Le strutture democratiche attuali non riescono infatti a raccogliere e a elaborare i dati rilevanti abbastanza velocemente, sicché il governo delle comunità, a ogni livello, diventa una mera amministrazione, spesso emergenziale, del presente o comunque di un arco temporale che nemmeno si avvicina ad abbracciare una generazione. Complice il potere crescente della tecnologia e di chi ne possiede le chiavi, la politica del resto sta abdicando dal suo ruolo di guida, consegnando forzatamente il potere elle élite finanziarie. Nella ricostruzione fatta dal politologo Giorgio Galli e dallo stratega Mario Caligiuri («Come si comanda il mondo. Teorie volti, intrecci», Rubettino) sulla base di una ricerca del Politecnico di Zurigo, gran parte del potere mondiale è nelle mani di una ristretta oligarchia costituita da amministratori delegati di grandi multinazionali, finanzieri, presidenti di fondazioni culturali e di università prestigiose. Meno di cento persone, per gran parte dedite ad accrescere le proprie risorse materiali e capitali intangibili più che a redistribuirli. Nell’epoca dei big data e dei grandi flussi d’informazione, una visuale limitata ha i suoi vantaggi: il potere dei miliardari è strettamente proporzionale ai loro obiettivi. Selezionando i dati, possono ingannare il sistema per arricchirsi. Al contrario, se i nuovi re si cimentassero con la questione della riduzione della diseguaglianza o con il problema del riscaldamento globale, sperimenterebbero la stessa inadeguatezza – o incapacità – dei decisori politici.

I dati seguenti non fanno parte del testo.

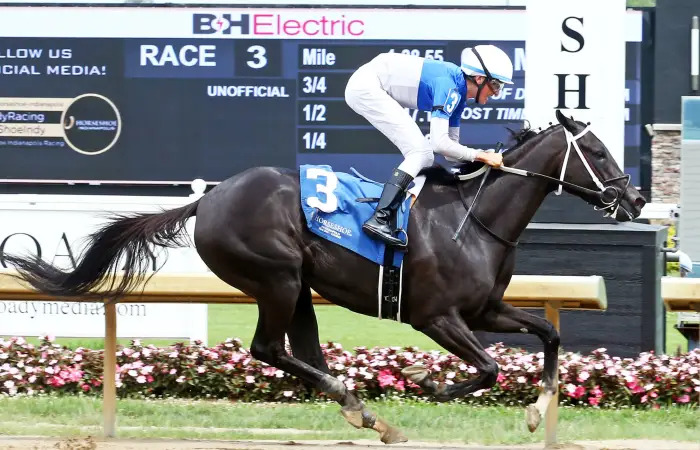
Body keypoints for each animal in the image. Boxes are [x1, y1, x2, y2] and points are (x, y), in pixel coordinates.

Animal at [6, 111, 644, 442]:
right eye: (597, 152)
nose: (635, 199)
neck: (471, 219)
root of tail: (209, 199)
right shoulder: (435, 316)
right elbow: (487, 368)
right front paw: (428, 381)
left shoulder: (484, 309)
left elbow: (550, 334)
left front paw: (537, 409)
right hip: (277, 277)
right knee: (269, 348)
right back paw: (360, 405)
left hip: (298, 287)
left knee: (302, 350)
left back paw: (361, 409)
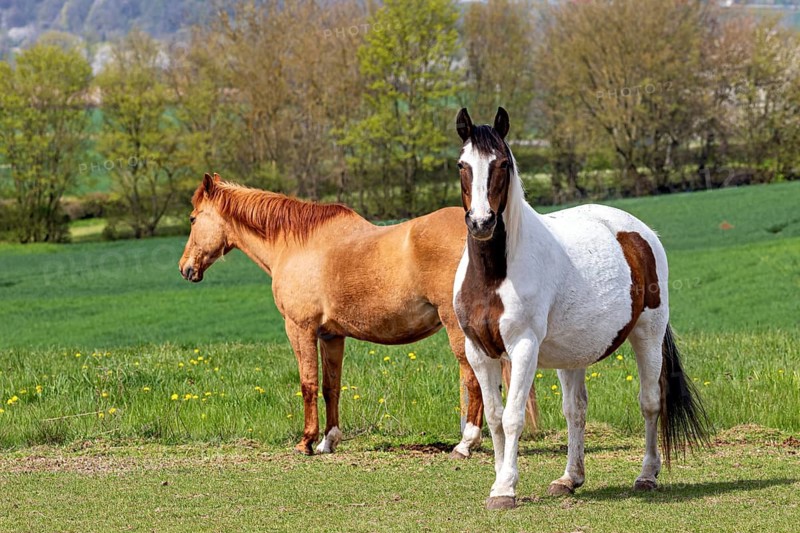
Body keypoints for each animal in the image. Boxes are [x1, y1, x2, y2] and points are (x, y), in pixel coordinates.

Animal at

Non sarebbero cioè in grado di leggere e tanto meno di governare un sistema troppo complesso.

Come ammonisce il filosofo Yuval Noah Harari (Homo Deus), «nessuno oggi può recepire tutte le più recenti scoperte scientifiche, nessuno può fare previsioni su quale sarà l’assetto dell’economia globale nei prossimi dieci anni, e nessuno ha uno straccio di indizio di dove ci stiamo dirigendo con così tanta fretta». L’unico modo per immaginare un percorso di sostenibilità comune sembra dunque quello di favorire un’alleanza tra leader politici – la cui partecipazione quest’anno a Davos tra ministri, presidenti e premier, oltre 340 quelli di primo piano, è senza precedenti – e società civile. Oligarchie incluse. È l’auspicio dello stesso professor Klaus Schwab, fondatore e presidente esecutivo del Wef: «La sfida è trovare lo slancio e la volontà per lavorare insieme su di un futuro condiviso».